Wie lange schaut der OB noch zu?

Jahresabschlüsse des Städtischen Klinikums verglichen mit den Planzahlen seit 2016
Jahresabschlüsse des Städtischen Klinikums verglichen mit den Planzahlen seit 2016 ©artverwandt

Ablösung des Geschäftsführers scheint überfällig

● Desaster mit Rekorddefizit
● Sanierungsfall braucht Neustart

Angesichts des Rekord­de­fi­zits von mehr als 76 Millionen Euro in der jüngsten Bilanz des Städti­schen Klinikums ist der Geschäfts­führer Dr. Andreas Goepfert massiv in die Kritik geraten. Nach einem Bericht der Braun­schweiger Zeitung (BZ) über Berater­ho­no­rare in Höhe von 66 Millionen Euro in den vergan­genen Jahren ist die Frage nach der grund­sätz­li­chen Eignung Goepferts für die Führung einer Klinik dieser Größen­ord­nung laut geworden. Darüber hinaus wird in dem Bericht die unüber­seh­bare Nähe zu einer Berater­ge­sell­schaft thema­ti­siert. Die Stadt­ver­wal­tung hat mittler­weile „hausge­machte Fehler“ erkannt und will deswegen zur Korrektur einen zweiten Geschäfts­führer mit ausge­wie­sener Kompetenz in Finanz­fragen auf Augenhöhe mit Goepfert einstellen.

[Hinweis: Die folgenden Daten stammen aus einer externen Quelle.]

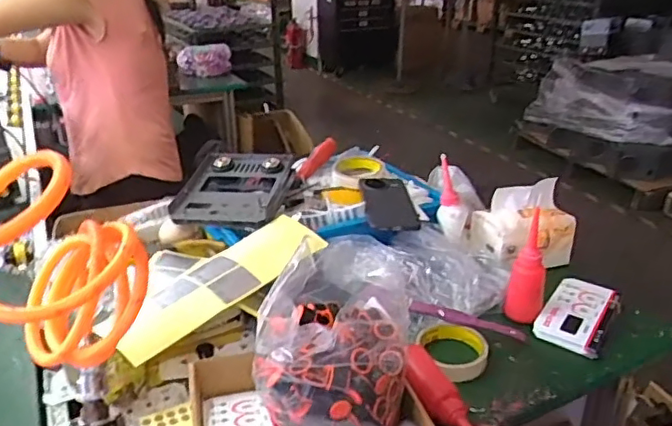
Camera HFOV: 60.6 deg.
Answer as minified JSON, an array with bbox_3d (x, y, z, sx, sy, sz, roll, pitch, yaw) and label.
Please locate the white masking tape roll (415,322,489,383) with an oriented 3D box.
[{"bbox_3d":[0.142,0.171,0.710,0.086,0.024,0.086,0,27,0],"label":"white masking tape roll"}]

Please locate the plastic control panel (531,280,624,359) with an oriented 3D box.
[{"bbox_3d":[0.331,0.134,0.780,0.081,0.016,0.149,19,32,32],"label":"plastic control panel"}]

Experten halten die Berufung eines zweiten Geschäfts­füh­rers unter den gegebenen Umständen aller­dings für keine gute Idee. Wie Insider berichten, soll Goepfert intern bereits deutlich gemacht haben, dass ein zweiter Mann nur unter ihm und keines­falls neben ihm arbeiten könne. Damit sei schon im Vorfeld Konflikt­po­ten­zial deutlich geworden. Angesichts der drama­ti­schen Situation des Klinikums sei es zudem schwierig, überhaupt einen geeig­neten Kandi­daten zu finden, der willens wäre, mit Goepfert zusam­men­zu­ar­beiten. Goepfert eilt der Ruf voraus, nicht teamfähig zu sein. Wegen „schlechter Führungs­kultur“, so die BZ, liefen in den vergan­genen Jahren bereits mehrere Hundert Angestellte des Klinikums frustriert davon.

Personalrochaden oder klarer Schnitt?

Um nicht in einen lähmenden Schwe­be­zu­stand mit Goepfert zu geraten, halten Experten die sofortige Trennung und eine Interims­lö­sung mit einem Sanierer für den besten Weg, um in Ruhe nach einem neuen Geschäfts­führer suchen zu können. Goepferts Vertrag läuft noch bis zum 31. Dezember 2027. Das ist zu lange, als dass sich die Stadt ihn angesichts weiter steigender Millionen-Defizite leisten könnte. Es ist zu befürchten, dass das jährliche Defizit bis 2029 auf 100 Millionen Euro ansteigen wird, wenn es weiterhin solche drama­ti­schen Abwei­chungen zwischen Plan und Ergebnis geben wird.

Wie lange will sich Oberbür­ger­meister Thorsten Kornblum das Debakel also noch anschauen, bevor er endlich eingreift. Einfluss­nahme wäre frühzeitig schon vor Jahren nötig und möglich gewesen. Offen­sicht­lich war der Aufsichts­rats­vor­sit­zende Christian Geiger nicht in der Lage dazu. Wie sonst sind eine neue, für Außen­ste­hende eher unver­ständ­liche Beschil­de­rung, ein neuer Marken­auf­tritt samt Logo, Geschirr, Kittel und mehr in Millio­nen­höhe in so heftigen Krisen­zeiten zu erklären

Auch bei seiner vorhe­rigen Station beim Klinikum in Ansbach hatten die Kontroll­gre­mien den rosigen Prophe­zei­ungen von Andreas Goepfert blind vertraut, obwohl sich so gut wie keine der Prognosen erfüllte und die Berater­ho­no­rare ebenfalls horrend waren. Das dortige Desaster wurde aller­dings erst nach seinem vorzei­tigen Abgang offenbar und seiner Nachfol­gerin zum Verhängnis.